Jetzo laurte die Schling' im Gesträuch und die Rute voll zähes
Vogelleims; es drohten die Hund' um den mächtigen Bergwald.
Dort nun fuhr in die Tiefe des breiten Stromes das Wurfnetz
Rauschend hinab, dort schwebt' in dem Meer das triefende Zuggarn.
Jetzo starrte das Eisen, es klang die knarrende Säge;
Denn sonst pflegte der Keil den klüftigen Samen zu zerspalten;
Jetzo kamen die Künst und Erfindungen. Alles besieget
Unverdrossener Fleiß und die Not des dringenden Mangels.
Virgil. Von Voß übersetzt

Da nun Prometheus in Schatten zurückgewichen ist und eine neue Menschenerzeugung anhebt, so sind, außer dem Deukalion, die Stammväter oder neuen Schöpfer des Menschengeschlechts, mit denen es gleichsam aus der Vergessenheit wieder emporragt: Ogyges, Cekrops und Inachus.

Ogyges

In die Zeiten des Ogyges fällt eine Überschwemmung, die noch älter als die Deukalionische ist. Der Gesichtskreis schließt sich mit dieser Ogygischen Flut, über welche selbst die fabelhafte Geschichte nicht weiter hinausgeht.

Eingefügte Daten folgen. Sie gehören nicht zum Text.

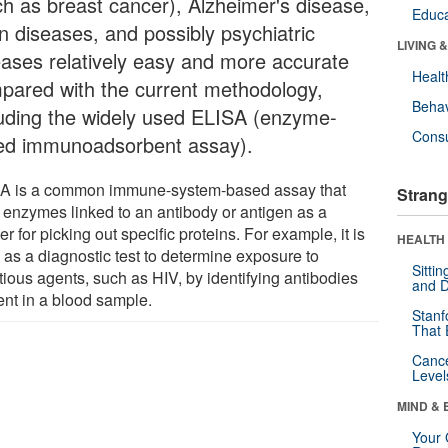
ch as breast cancer), Alzheimer's disease,
Educa
on diseases, and possibly psychiatric
LIVING 
eases relatively easy and more accurate
Healt
pared with the current methodology,
Behav
luding the widely used ELISA (enzyme-
Cons
ked immunoadsorbent assay).
A is a common immune-system-based assay that
Strang
 enzymes linked to an antibody or antigen as a
r for picking out specific proteins. For example, it is
HEALTH 
 as a diagnostic test to determine exposure to
Sitti
tious agents, such as HIV, by identifying antibodies
and D
ent in a blood sample.
Stanf
That 
Canc
Level
MIND & 
Your 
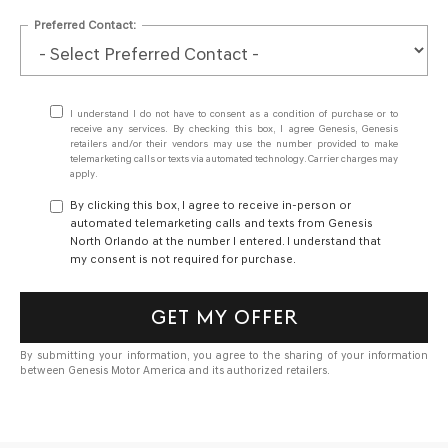
Preferred Contact:
I understand I do not have to consent as a condition of purchase or to
receive any services. By checking this box, I agree Genesis, Genesis
retailers and/or their vendors may use the number provided to make
telemarketing calls or texts via automated technology. Carrier charges may
apply.
By clicking this box, I agree to receive in-person or
automated telemarketing calls and texts from Genesis
North Orlando at the number I entered. I understand that
my consent is not required for purchase.
GET MY OFFER
By submitting your information, you agree to the sharing of your information
between Genesis Motor America and its authorized retailers.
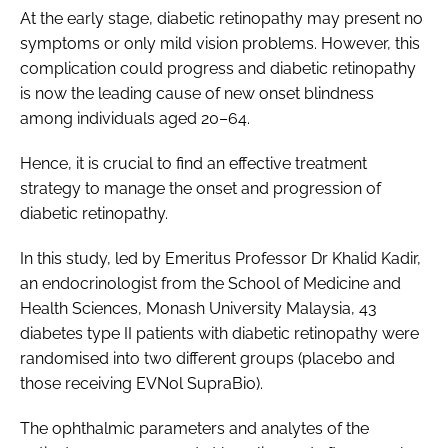
At the early stage, diabetic retinopathy may present no
symptoms or only mild vision problems. However, this
complication could progress and diabetic retinopathy
is now the leading cause of new onset blindness
among individuals aged 20–64.
Hence, it is crucial to find an effective treatment
strategy to manage the onset and progression of
diabetic retinopathy.
In this study, led by Emeritus Professor Dr Khalid Kadir,
an endocrinologist from the School of Medicine and
Health Sciences, Monash University Malaysia, 43
diabetes type II patients with diabetic retinopathy were
randomised into two different groups (placebo and
those receiving EVNol SupraBio).
The ophthalmic parameters and analytes of the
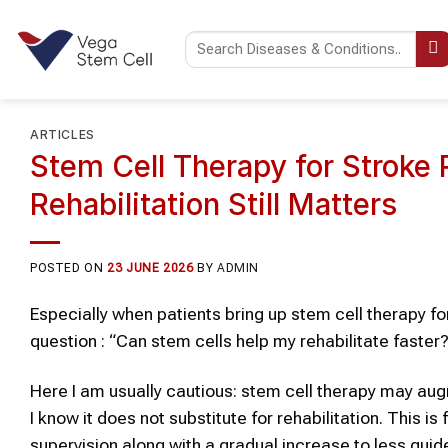
Skip
to
content
ARTICLES
Stem Cell Therapy for Stroke 
Rehabilitation Still Matters
POSTED ON
23 JUNE 2026
BY
ADMIN
Especially when patients bring up stem cell therapy fo
question : “Can stem cells help my rehabilitate faster
Here I am usually cautious: stem cell therapy may augm
I know it does not substitute for rehabilitation. This i
supervision along with a gradual increase to less gui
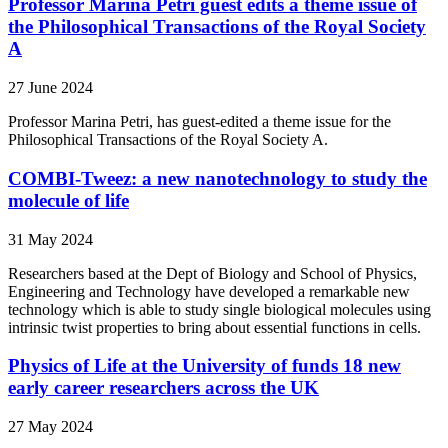
Professor Marina Petri guest edits a theme issue of
the Philosophical Transactions of the Royal Society
A
27 June 2024
Professor Marina Petri, has guest-edited a theme issue for the
Philosophical Transactions of the Royal Society A.
COMBI-Tweez: a new nanotechnology to study the
molecule of life
31 May 2024
Researchers based at the Dept of Biology and School of Physics,
Engineering and Technology have developed a remarkable new
technology which is able to study single biological molecules using
intrinsic twist properties to bring about essential functions in cells.
Physics of Life at the University of funds 18 new
early career researchers across the UK
27 May 2024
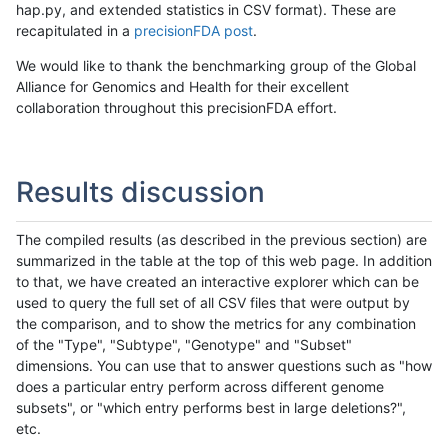
hap.py, and extended statistics in CSV format). These are
recapitulated in a
precisionFDA post
.
We would like to thank the benchmarking group of the Global
Alliance for Genomics and Health for their excellent
collaboration throughout this precisionFDA effort.
Results discussion
The compiled results (as described in the previous section) are
summarized in the table at the top of this web page. In addition
to that, we have created an interactive explorer which can be
used to query the full set of all CSV files that were output by
the comparison, and to show the metrics for any combination
of the "Type", "Subtype", "Genotype" and "Subset"
dimensions. You can use that to answer questions such as "how
does a particular entry perform across different genome
subsets", or "which entry performs best in large deletions?",
etc.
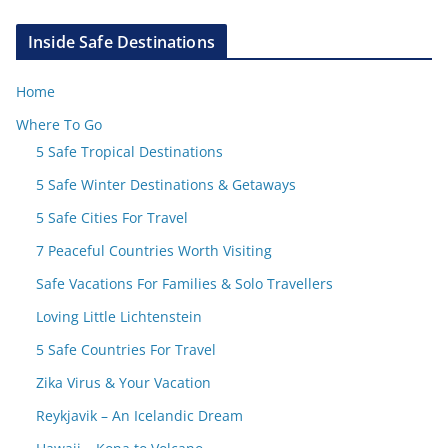
Inside Safe Destinations
Home
Where To Go
5 Safe Tropical Destinations
5 Safe Winter Destinations & Getaways
5 Safe Cities For Travel
7 Peaceful Countries Worth Visiting
Safe Vacations For Families & Solo Travellers
Loving Little Lichtenstein
5 Safe Countries For Travel
Zika Virus & Your Vacation
Reykjavik – An Icelandic Dream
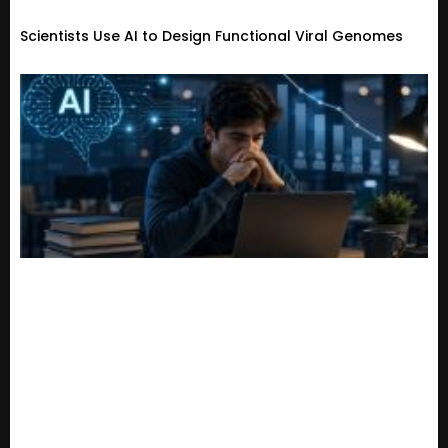
Scientists Use AI to Design Functional Viral Genomes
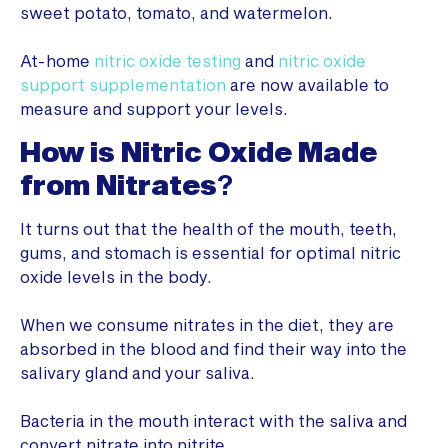
sweet potato, tomato, and watermelon.
At-home
nitric oxide testing
and
nitric oxide
support supplementation
are now available to
measure and support your levels.
How is Nitric Oxide Made
from Nitrates
?
It turns out that the health of the mouth, teeth,
gums, and stomach is essential for optimal nitric
oxide levels in the body.
When we consume nitrates in the diet, they are
absorbed in the blood and find their way into the
salivary gland and your saliva.
Bacteria in the mouth interact with the saliva and
convert nitrate into nitrite.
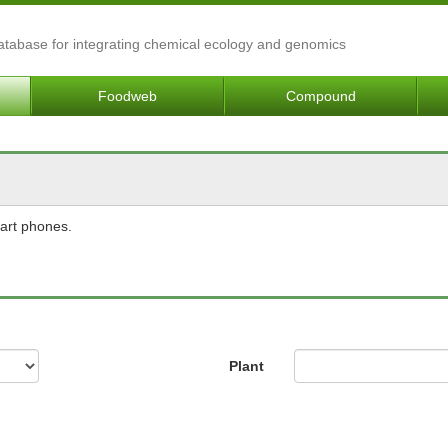
Database for integrating chemical ecology and genomics
Foodweb
Compound
mart phones.
Plant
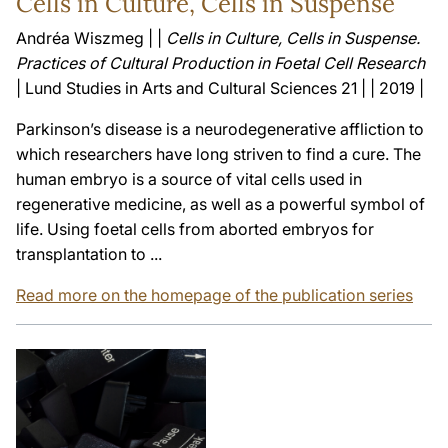
Cells in Culture, Cells in Suspense
Andréa Wiszmeg | |
Cells in Culture, Cells in Suspense.
Practices of Cultural Production in Foetal Cell Research
| Lund Studies in Arts and Cultural Sciences 21 | | 2019 |
Parkinson’s disease is a neurodegenerative affliction to
which researchers have long striven to find a cure. The
human embryo is a source of vital cells used in
regenerative medicine, as well as a powerful symbol of
life. Using foetal cells from aborted embryos for
transplantation to ...
Read more on the homepage of the publication series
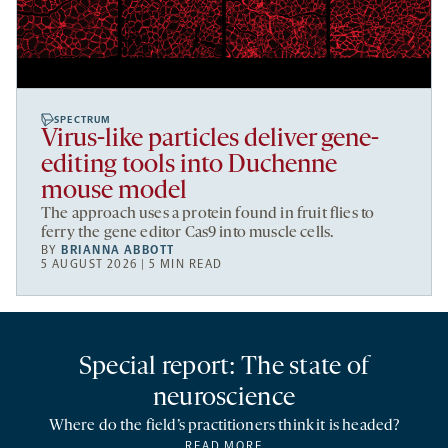
SPECTRUM
Virus-like particles deliver gene-
editing tools into Duchenne
mouse model
The approach uses a protein found in fruit flies to
ferry the gene editor Cas9 into muscle cells.
BY
BRIANNA ABBOTT
5 AUGUST 2026 | 5 MIN READ
Special report: The state of
neuroscience
Where do the field’s practitioners think it is headed?
READ MORE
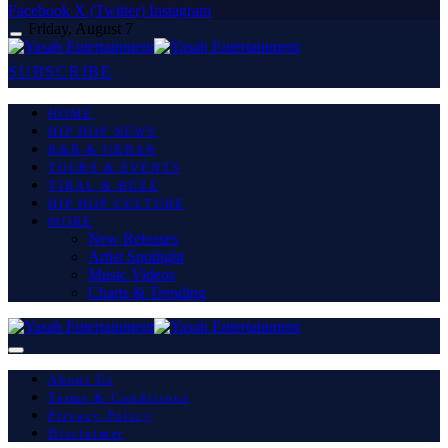
Facebook
X (Twitter)
Instagram
Friday, August 7
SUBSCRIBE
HOME
HIP HOP NEWS
R&B & URBAN
TOURS & EVENTS
VIRAL & BUZZ
HIP HOP CULTURE
MORE
New Releases
Artist Spotlight
Music Videos
Charts & Trending
About Us
Terms & Conditions
Privacy Policy
Disclaimer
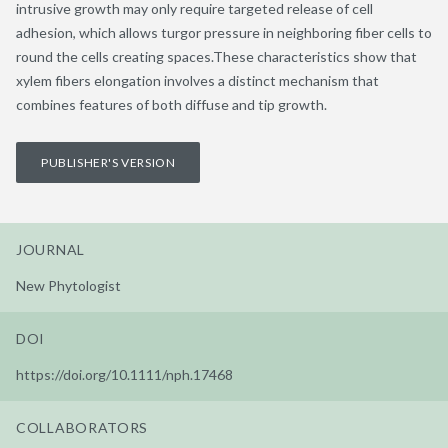
intrusive growth may only require targeted release of cell
adhesion, which allows turgor pressure in neighboring fiber cells to
round the cells creating spaces.These characteristics show that
xylem fibers elongation involves a distinct mechanism that
combines features of both diffuse and tip growth.
PUBLISHER'S VERSION
JOURNAL
New Phytologist
DOI
https://doi.org/10.1111/nph.17468
COLLABORATORS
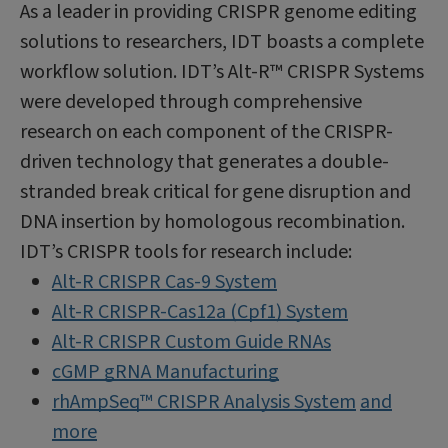
As a leader in providing CRISPR genome editing
solutions to researchers, IDT boasts a complete
workflow solution. IDT’s Alt-R™ CRISPR Systems
were developed through comprehensive
research on each component of the CRISPR-
driven technology that generates a double-
stranded break critical for gene disruption and
DNA insertion by homologous recombination.
IDT’s CRISPR tools for research include:
Alt-R CRISPR Cas-9 System
Alt-R CRISPR-Cas12a (Cpf1) System
Alt-R CRISPR Custom Guide RNAs
cGMP gRNA Manufacturing
rhAmpSeq™ CRISPR Analysis System
and
more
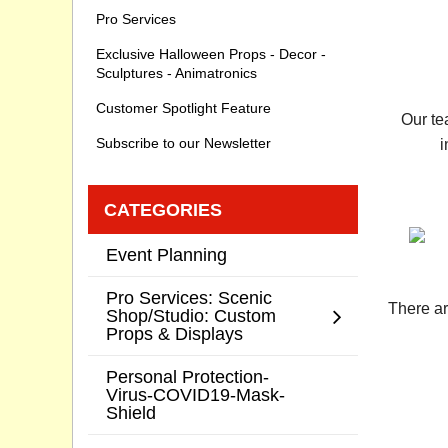
Pro Services
Exclusive Halloween Props - Decor -
Sculptures - Animatronics
Customer Spotlight Feature
Our te
Subscribe to our Newsletter
i
CATEGORIES
Event Planning
Pro Services: Scenic
There ar
Shop/Studio: Custom
Props & Displays
Personal Protection-
Virus-COVID19-Mask-
Shield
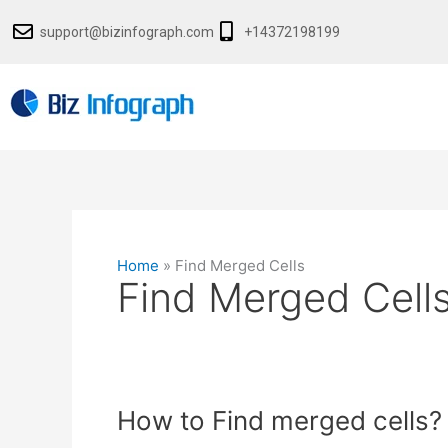
Skip
support@bizinfograph.com
+14372198199
to
content
Home
»
Find Merged Cells
Find Merged Cell
How
How to Find merged cells?
to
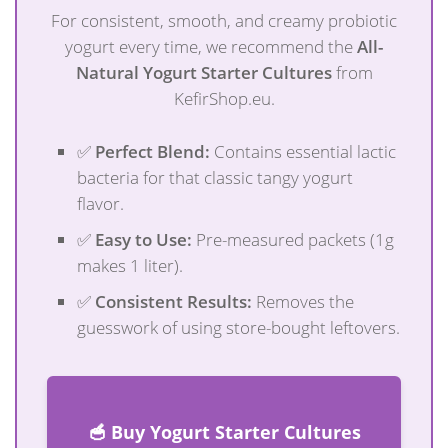
For consistent, smooth, and creamy probiotic
yogurt every time, we recommend the
All-
Natural Yogurt Starter Cultures
from
KefirShop.eu.
✅
Perfect Blend:
Contains essential lactic
bacteria for that classic tangy yogurt
flavor.
✅
Easy to Use:
Pre-measured packets (1g
makes 1 liter).
✅
Consistent Results:
Removes the
guesswork of using store-bought leftovers.
🥣 Buy Yogurt Starter Cultures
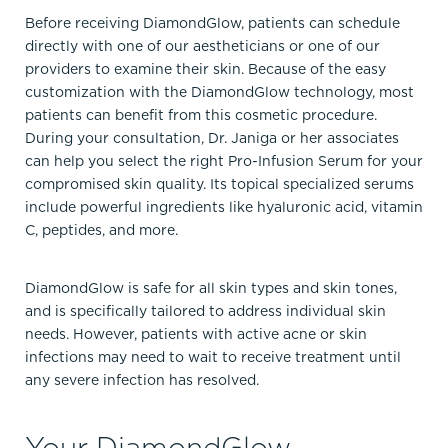
Before receiving DiamondGlow, patients can schedule
directly with one of our aestheticians or one of our
providers to examine their skin. Because of the easy
customization with the DiamondGlow technology, most
patients can benefit from this cosmetic procedure.
During your consultation, Dr. Janiga or her associates
can help you select the right Pro-Infusion Serum for your
compromised skin quality. Its topical specialized serums
include powerful ingredients like hyaluronic acid, vitamin
C, peptides, and more.
DiamondGlow is safe for all skin types and skin tones,
and is specifically tailored to address individual skin
needs. However, patients with active acne or skin
infections may need to wait to receive treatment until
any severe infection has resolved.
Your DiamondGlow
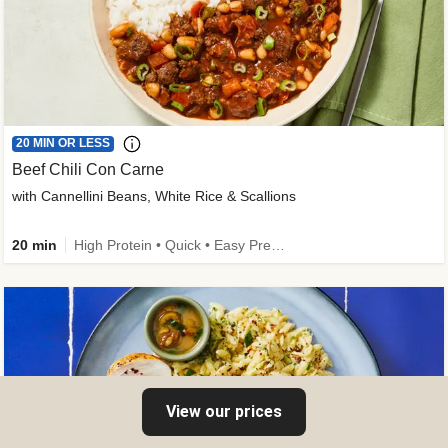
20 MIN OR LESS
Beef Chili Con Carne
with Cannellini Beans, White Rice & Scallions
20 min
High Protein • Quick • Easy Prep • Gluten-Free Friendly • Low Added Sugar • Kid Friendly
View our prices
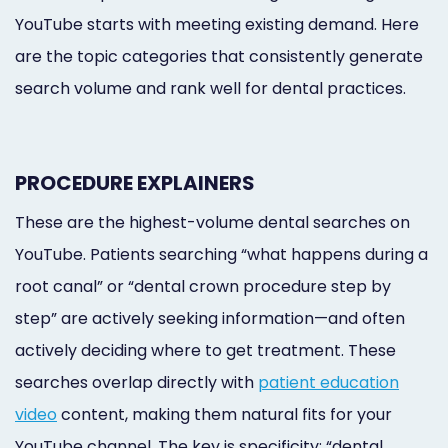
YouTube starts with meeting existing demand. Here
are the topic categories that consistently generate
search volume and rank well for dental practices.
PROCEDURE EXPLAINERS
These are the highest-volume dental searches on
YouTube. Patients searching “what happens during a
root canal” or “dental crown procedure step by
step” are actively seeking information—and often
actively deciding where to get treatment. These
searches overlap directly with
patient education
video
content, making them natural fits for your
YouTube channel. The key is specificity: “dental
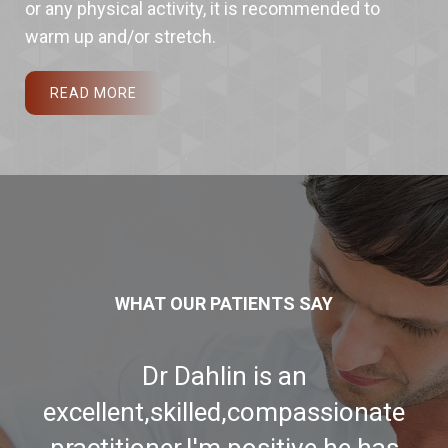
or any physical activity, it is recommended to
warm up and/or stretch.
READ MORE
WHAT OUR PATIENTS SAY
Best Chiropractor I have ever
seen. We moved from Coarsegold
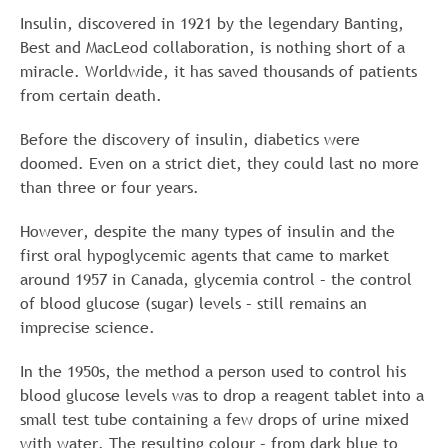
Insulin, discovered in 1921 by the legendary Banting,
Best and MacLeod collaboration, is nothing short of a
miracle. Worldwide, it has saved thousands of patients
from certain death.
Before the discovery of insulin, diabetics were
doomed. Even on a strict diet, they could last no more
than three or four years.
However, despite the many types of insulin and the
first oral hypoglycemic agents that came to market
around 1957 in Canada, glycemia control – the control
of blood glucose (sugar) levels – still remains an
imprecise science.
In the 1950s, the method a person used to control his
blood glucose levels was to drop a reagent tablet into a
small test tube containing a few drops of urine mixed
with water. The resulting colour – from dark blue to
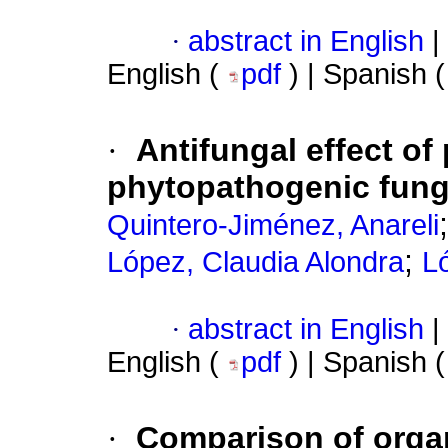
·
abstract in English
|
English (
pdf
) | Spanish 
·
Antifungal effect of 
phytopathogenic fung
Quintero-Jiménez, Anareli
;
López, Claudia Alondra
L
·
abstract in English
|
English (
pdf
) | Spanish 
·
Comparison of organ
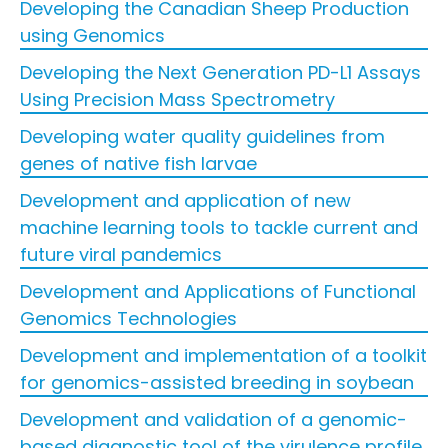
Developing the Canadian Sheep Production
using Genomics
Developing the Next Generation PD-L1 Assays
Using Precision Mass Spectrometry
Developing water quality guidelines from
genes of native fish larvae
Development and application of new
machine learning tools to tackle current and
future viral pandemics
Development and Applications of Functional
Genomics Technologies
Development and implementation of a toolkit
for genomics-assisted breeding in soybean
Development and validation of a genomic-
based diagnostic tool of the virulence profile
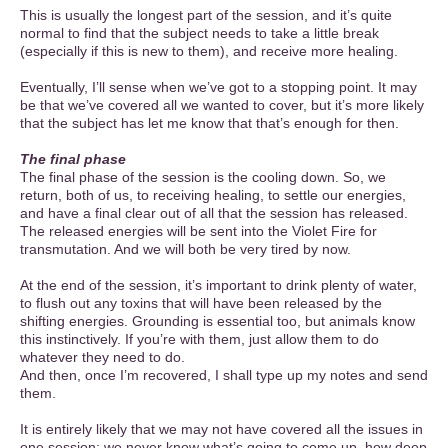
This is usually the longest part of the session, and it’s quite
normal to find that the subject needs to take a little break
(especially if this is new to them), and receive more healing.
Eventually, I’ll sense when we’ve got to a stopping point. It may
be that we’ve covered all we wanted to cover, but it’s more likely
that the subject has let me know that that’s enough for then.
The final phase
The final phase of the session is the cooling down. So, we
return, both of us, to receiving healing, to settle our energies,
and have a final clear out of all that the session has released.
The released energies will be sent into the Violet Fire for
transmutation. And we will both be very tired by now.
At the end of the session, it’s important to drink plenty of water,
to flush out any toxins that will have been released by the
shifting energies. Grounding is essential too, but animals know
this instinctively. If you’re with them, just allow them to do
whatever they need to do.
And then, once I’m recovered, I shall type up my notes and send
them.
It is entirely likely that we may not have covered all the issues in
one session; we never know what’s going to come up, how deep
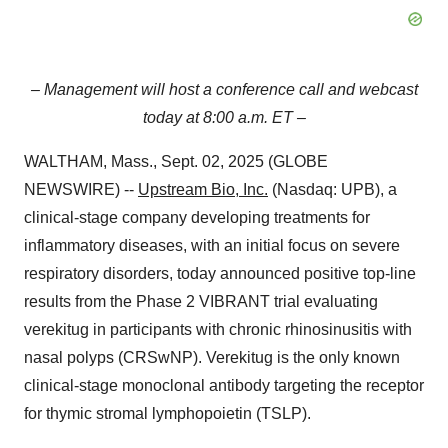
– Management will host a conference call and webcast
today at 8:00 a.m. ET –
WALTHAM, Mass., Sept. 02, 2025 (GLOBE
NEWSWIRE) --
Upstream Bio, Inc.
(Nasdaq: UPB), a
clinical-stage company developing treatments for
inflammatory diseases, with an initial focus on severe
respiratory disorders, today announced positive top-line
results from the Phase 2 VIBRANT trial evaluating
verekitug in participants with chronic rhinosinusitis with
nasal polyps (CRSwNP). Verekitug is the only known
clinical-stage monoclonal antibody targeting the receptor
for thymic stromal lymphopoietin (TSLP).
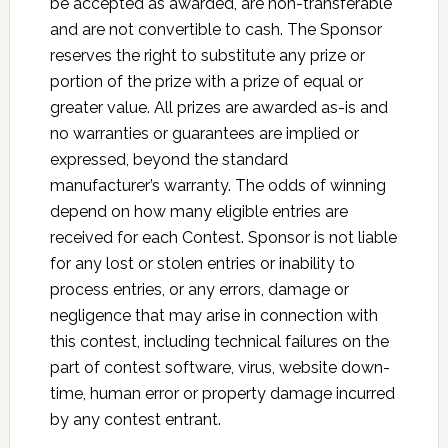
be accepted as awarded, are non-transferable
and are not convertible to cash. The Sponsor
reserves the right to substitute any prize or
portion of the prize with a prize of equal or
greater value. All prizes are awarded as-is and
no warranties or guarantees are implied or
expressed, beyond the standard
manufacturer’s warranty. The odds of winning
depend on how many eligible entries are
received for each Contest. Sponsor is not liable
for any lost or stolen entries or inability to
process entries, or any errors, damage or
negligence that may arise in connection with
this contest, including technical failures on the
part of contest software, virus, website down-
time, human error or property damage incurred
by any contest entrant.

Ogyges, welcher die Gegend beherrschte, die in der Folge der Zeit Attika und Böotien hieß, erzeugte mit der Thebe, einer Tochter des Jupiter, den Eleusinus, der damals schon die Stadt Eleusis erbauete, in welcher nachher die Eleusinischen Geheimnisse gestiftet wurden.

Inachus

Auf den Inachus, einen Sohn des Oceans, wird ein großer Teil der ältesten Geschichte zurückgeführt. Dieser Inachus war ein Strom, der die Fluren von Argolis im Peloponnes bewässerte. Die Dichtung gab ihm Persönlichkeit und machte ihn selber zum Stammvater des Menschengeschlechts, das an seinen Ufern sich ausgebreitet hatte.

Sein Sohn Phoroneus lehrte die Menschen den Gebrauch des Feuers wieder und beredete sie, sich gemeinschaftliche Wohnplätze zu erbauen, da sie vorher zerstreut in Wäldern lebten. Er war einer der ältesten Wohltäter des gleichsam wiedergebornen Menschengeschlechts.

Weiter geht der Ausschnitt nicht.